Text segment:
—————
WDNB
- Jeffersonville, New York; United States;
- Broadcast area: Monticello-Liberty-Catskills
- Frequency: 102.1 MHz
- Branding: Thunder 102 & 104.5

Programming
- Format: Country

Ownership
- Owner: Bold Gold Media Group, L.P.

History
- First air date: November 15, 1999 (as WWHW)
- Former call signs: WWHW (1998–2000)

Technical information
- Licensing authority: FCC
- Facility ID: 72626
- Class: A
- ERP: 6,000 watts
- HAAT: 77 meters (253 ft)
- Transmitter coordinates: 41°44′30.3″N 74°51′21.5″W﻿ / ﻿41.741750°N 74.855972°W
- Repeater: 104.5 WHNB (Hancock)

Links
- Public license information: Public file; LMS;
- Website: www.boldgoldnewyork.com

= WDNB =

WDNB (102.1 FM) is a radio station broadcasting a country music format. Licensed to Jeffersonville, New York, United States. The station is owned by Bold Gold Media Group, L.P. WDNB is simulcast on WHNB (104.5 FM) in Hancock.

==History==
The station was assigned the call sign WWHW on August 21, 1998. On February 10, 2000, the station changed its call sign to the current WDNB.
—————
Task objective:
According to the WDNB text, on what date did the station change its call sign to WDNB?

Short-answer chart tasks:
—————
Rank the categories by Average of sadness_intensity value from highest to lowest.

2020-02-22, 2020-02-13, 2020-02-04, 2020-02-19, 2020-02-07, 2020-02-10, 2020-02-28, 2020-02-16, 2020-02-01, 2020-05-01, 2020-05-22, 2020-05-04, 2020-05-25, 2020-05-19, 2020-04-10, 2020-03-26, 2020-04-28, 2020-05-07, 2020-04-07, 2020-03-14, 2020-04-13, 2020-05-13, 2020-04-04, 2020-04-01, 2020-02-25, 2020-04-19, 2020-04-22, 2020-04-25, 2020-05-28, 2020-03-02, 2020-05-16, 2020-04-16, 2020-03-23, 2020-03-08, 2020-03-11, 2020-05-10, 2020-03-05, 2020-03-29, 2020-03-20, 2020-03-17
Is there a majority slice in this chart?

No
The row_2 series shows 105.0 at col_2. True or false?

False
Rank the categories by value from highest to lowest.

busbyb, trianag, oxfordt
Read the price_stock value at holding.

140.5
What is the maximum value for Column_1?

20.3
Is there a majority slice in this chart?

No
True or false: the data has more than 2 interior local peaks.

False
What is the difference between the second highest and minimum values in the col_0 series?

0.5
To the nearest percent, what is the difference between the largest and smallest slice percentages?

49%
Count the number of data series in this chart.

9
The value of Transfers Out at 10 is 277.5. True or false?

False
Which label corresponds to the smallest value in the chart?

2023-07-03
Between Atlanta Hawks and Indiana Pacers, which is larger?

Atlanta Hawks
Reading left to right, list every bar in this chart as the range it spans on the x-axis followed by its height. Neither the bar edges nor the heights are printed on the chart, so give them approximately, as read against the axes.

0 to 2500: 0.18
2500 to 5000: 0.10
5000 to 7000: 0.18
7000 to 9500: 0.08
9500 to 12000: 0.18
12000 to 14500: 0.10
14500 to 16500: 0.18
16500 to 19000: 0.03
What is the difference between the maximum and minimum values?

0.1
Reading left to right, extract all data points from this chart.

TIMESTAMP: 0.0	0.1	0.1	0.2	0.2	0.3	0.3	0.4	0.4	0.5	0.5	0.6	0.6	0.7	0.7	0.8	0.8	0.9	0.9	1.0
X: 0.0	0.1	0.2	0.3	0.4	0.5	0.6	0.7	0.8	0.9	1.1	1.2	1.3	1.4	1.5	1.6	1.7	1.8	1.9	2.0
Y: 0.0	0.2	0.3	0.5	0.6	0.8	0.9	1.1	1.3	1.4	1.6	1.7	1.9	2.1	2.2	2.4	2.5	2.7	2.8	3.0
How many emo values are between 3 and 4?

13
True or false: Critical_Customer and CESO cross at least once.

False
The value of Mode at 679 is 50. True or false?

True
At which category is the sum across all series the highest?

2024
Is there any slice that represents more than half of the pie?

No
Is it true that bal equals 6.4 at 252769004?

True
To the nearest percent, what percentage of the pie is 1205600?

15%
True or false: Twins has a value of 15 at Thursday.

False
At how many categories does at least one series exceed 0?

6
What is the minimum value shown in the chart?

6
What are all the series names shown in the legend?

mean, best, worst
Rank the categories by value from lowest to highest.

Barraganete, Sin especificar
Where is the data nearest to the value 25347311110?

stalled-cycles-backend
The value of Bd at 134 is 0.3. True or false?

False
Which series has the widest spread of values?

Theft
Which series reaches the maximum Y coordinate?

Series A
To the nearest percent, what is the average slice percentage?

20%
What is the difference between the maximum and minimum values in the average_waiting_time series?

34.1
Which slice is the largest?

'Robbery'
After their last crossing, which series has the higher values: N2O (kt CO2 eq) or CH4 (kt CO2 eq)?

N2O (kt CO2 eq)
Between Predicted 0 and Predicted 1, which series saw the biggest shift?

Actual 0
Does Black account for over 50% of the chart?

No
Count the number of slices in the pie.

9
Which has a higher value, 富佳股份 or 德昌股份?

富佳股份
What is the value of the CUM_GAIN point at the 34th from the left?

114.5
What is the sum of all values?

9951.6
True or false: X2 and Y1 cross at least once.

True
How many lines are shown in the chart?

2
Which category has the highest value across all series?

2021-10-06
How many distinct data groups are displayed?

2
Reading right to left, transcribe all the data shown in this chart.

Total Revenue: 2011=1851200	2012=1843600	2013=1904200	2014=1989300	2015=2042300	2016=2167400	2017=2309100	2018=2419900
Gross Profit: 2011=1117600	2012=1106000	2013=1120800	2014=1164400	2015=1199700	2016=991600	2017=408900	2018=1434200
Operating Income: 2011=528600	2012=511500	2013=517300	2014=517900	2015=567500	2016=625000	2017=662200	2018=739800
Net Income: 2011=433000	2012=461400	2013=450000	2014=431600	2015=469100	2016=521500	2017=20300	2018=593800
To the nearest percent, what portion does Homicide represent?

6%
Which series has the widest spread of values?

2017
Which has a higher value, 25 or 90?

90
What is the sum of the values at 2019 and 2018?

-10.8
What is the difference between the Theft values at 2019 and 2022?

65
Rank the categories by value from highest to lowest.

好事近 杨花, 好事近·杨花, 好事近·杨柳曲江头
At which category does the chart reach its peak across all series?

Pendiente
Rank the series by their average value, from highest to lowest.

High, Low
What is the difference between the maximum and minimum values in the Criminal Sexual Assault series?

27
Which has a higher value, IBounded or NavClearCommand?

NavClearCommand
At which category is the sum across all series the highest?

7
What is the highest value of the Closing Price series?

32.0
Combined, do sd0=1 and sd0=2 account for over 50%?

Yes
—————
Answer to this problem:
February 10, 2000.